Required action: Copy each line from the listing below where the word "Объекта" shows up.

Records to process:

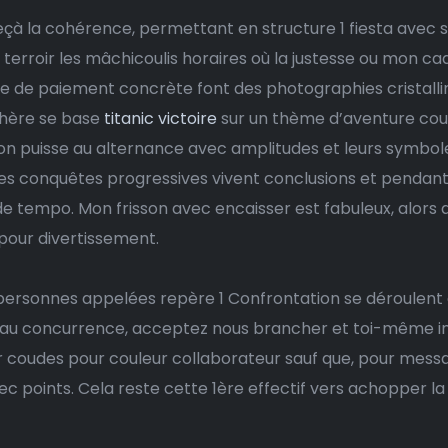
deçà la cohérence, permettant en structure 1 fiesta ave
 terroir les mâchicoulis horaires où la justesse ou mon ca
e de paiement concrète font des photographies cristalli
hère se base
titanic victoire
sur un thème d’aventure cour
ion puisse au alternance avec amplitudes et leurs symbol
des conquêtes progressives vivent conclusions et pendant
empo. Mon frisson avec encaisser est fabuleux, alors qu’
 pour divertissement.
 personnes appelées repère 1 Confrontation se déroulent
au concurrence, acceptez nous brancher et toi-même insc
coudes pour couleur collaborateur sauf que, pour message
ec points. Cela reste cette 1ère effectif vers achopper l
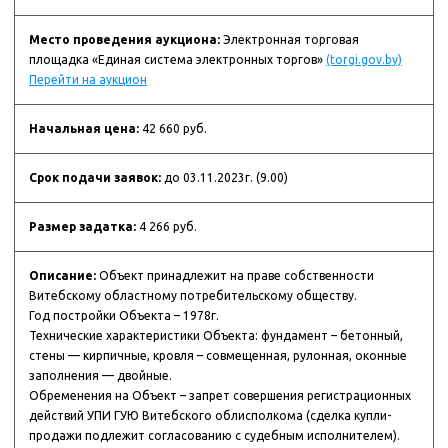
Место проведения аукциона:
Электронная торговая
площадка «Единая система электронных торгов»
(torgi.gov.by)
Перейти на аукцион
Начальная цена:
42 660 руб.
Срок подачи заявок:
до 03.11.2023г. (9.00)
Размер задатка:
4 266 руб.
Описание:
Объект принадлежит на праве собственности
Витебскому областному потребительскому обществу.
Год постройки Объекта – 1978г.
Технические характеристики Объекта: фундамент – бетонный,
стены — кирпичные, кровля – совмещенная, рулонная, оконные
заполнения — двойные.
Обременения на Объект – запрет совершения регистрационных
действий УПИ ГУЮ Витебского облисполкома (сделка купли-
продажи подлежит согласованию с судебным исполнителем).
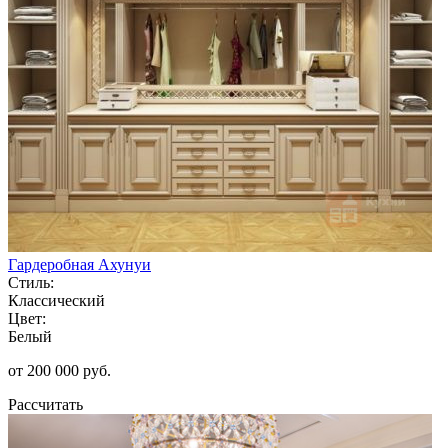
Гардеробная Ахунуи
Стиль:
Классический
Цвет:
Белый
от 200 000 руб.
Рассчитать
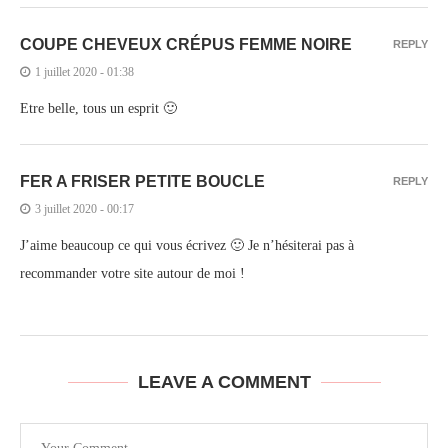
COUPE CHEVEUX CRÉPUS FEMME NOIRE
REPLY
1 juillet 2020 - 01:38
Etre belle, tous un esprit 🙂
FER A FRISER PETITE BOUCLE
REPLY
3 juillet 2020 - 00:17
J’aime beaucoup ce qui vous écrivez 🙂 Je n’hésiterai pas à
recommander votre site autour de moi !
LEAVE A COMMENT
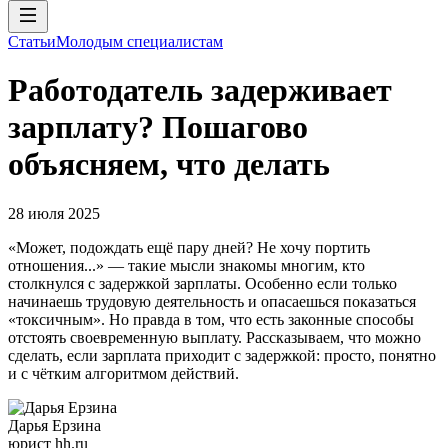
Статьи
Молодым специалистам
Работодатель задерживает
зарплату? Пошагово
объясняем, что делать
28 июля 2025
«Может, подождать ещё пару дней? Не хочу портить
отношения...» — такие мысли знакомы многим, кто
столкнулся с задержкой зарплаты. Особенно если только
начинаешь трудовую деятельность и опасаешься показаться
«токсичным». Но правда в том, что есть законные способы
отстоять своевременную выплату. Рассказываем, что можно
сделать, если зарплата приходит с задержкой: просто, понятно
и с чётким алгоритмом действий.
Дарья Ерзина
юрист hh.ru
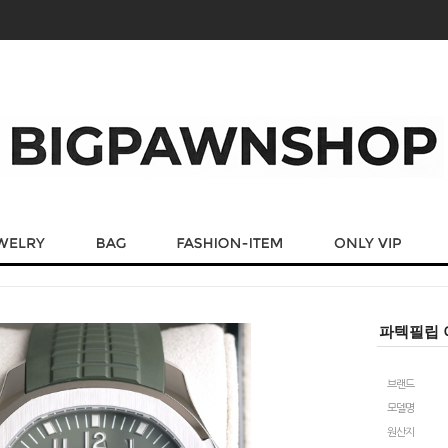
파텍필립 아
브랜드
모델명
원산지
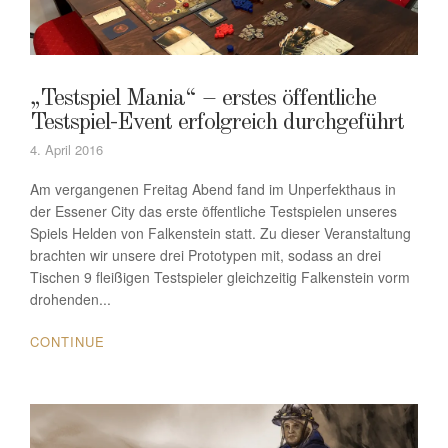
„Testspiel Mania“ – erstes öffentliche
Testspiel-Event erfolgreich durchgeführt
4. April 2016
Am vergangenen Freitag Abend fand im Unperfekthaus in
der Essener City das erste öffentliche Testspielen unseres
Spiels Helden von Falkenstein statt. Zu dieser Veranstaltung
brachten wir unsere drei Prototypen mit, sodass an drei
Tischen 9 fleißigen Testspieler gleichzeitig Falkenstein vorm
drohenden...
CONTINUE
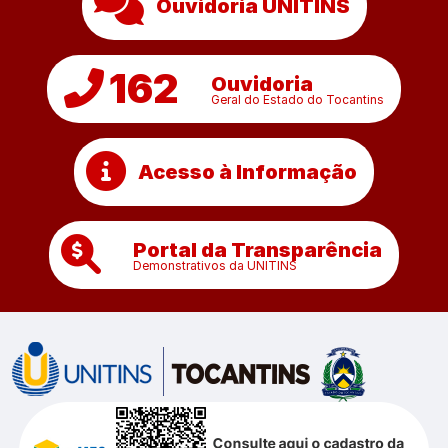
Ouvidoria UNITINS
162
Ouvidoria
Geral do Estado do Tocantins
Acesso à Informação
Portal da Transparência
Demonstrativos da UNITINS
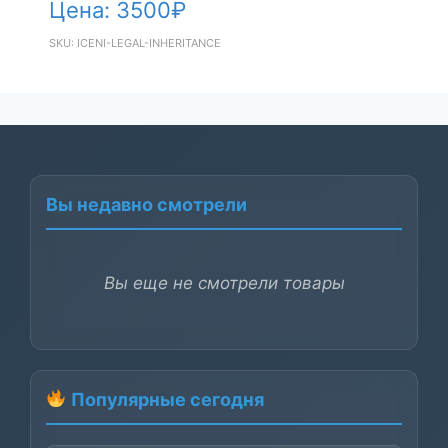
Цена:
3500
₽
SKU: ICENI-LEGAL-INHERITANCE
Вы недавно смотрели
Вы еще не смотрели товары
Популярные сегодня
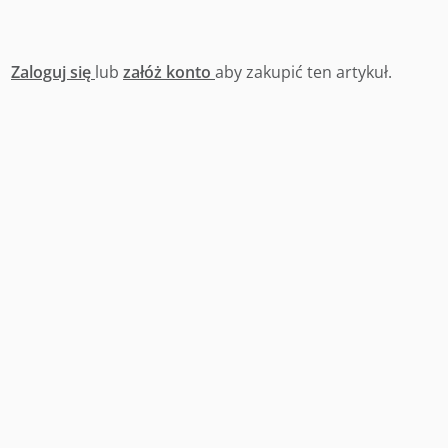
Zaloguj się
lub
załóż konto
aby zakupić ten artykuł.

Answer to this task:
Год постройки Объекта – 1978г.
Технические характеристики Объекта: фундамент – бетонный,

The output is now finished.